> **Exercise description**
The job is to find each line of the records below that includes the word "упаковочной" and copy it.

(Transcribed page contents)
* * * * * * *
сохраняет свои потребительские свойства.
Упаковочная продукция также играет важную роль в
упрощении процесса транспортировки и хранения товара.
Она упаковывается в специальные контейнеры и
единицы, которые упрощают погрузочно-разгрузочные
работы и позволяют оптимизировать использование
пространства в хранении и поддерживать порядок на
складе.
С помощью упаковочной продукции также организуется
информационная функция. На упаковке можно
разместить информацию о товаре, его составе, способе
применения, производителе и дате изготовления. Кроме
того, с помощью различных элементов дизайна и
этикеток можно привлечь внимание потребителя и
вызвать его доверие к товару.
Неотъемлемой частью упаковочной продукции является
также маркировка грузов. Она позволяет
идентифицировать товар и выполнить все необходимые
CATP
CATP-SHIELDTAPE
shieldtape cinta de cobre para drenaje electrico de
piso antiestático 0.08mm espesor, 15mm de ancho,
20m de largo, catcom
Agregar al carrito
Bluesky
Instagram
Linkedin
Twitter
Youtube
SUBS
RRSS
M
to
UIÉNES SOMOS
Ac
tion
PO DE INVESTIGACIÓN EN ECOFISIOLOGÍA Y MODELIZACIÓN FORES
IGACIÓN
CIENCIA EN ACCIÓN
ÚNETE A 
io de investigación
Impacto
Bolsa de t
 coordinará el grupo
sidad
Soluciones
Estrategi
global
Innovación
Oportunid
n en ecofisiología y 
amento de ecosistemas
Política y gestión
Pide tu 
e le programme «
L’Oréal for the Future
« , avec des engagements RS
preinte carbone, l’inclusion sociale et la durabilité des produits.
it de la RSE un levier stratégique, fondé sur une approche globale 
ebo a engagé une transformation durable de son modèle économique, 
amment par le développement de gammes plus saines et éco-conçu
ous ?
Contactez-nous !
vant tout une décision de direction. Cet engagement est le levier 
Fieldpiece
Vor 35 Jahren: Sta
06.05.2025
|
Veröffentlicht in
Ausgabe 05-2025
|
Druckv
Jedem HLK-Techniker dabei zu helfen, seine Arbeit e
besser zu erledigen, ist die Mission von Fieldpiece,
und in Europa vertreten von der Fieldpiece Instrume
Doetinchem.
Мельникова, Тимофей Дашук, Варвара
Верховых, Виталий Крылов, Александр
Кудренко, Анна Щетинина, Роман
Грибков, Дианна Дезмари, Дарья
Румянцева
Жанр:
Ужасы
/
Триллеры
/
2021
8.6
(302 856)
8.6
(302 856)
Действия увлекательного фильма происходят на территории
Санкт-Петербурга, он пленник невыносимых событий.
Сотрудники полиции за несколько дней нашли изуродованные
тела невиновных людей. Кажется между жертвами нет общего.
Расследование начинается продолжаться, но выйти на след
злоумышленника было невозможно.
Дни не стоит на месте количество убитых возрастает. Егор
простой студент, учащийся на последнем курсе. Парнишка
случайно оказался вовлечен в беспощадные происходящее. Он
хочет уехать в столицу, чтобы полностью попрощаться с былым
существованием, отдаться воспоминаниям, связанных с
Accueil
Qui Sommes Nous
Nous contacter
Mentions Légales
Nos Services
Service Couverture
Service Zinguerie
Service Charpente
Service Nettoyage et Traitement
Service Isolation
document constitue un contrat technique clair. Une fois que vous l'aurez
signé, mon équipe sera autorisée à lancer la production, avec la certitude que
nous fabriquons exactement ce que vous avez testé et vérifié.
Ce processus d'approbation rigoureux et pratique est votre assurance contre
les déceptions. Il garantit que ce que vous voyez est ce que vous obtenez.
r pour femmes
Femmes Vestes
* * * * * * *
> **Answer**
С помощью упаковочной продукции также организуется
Неотъемлемой частью упаковочной продукции является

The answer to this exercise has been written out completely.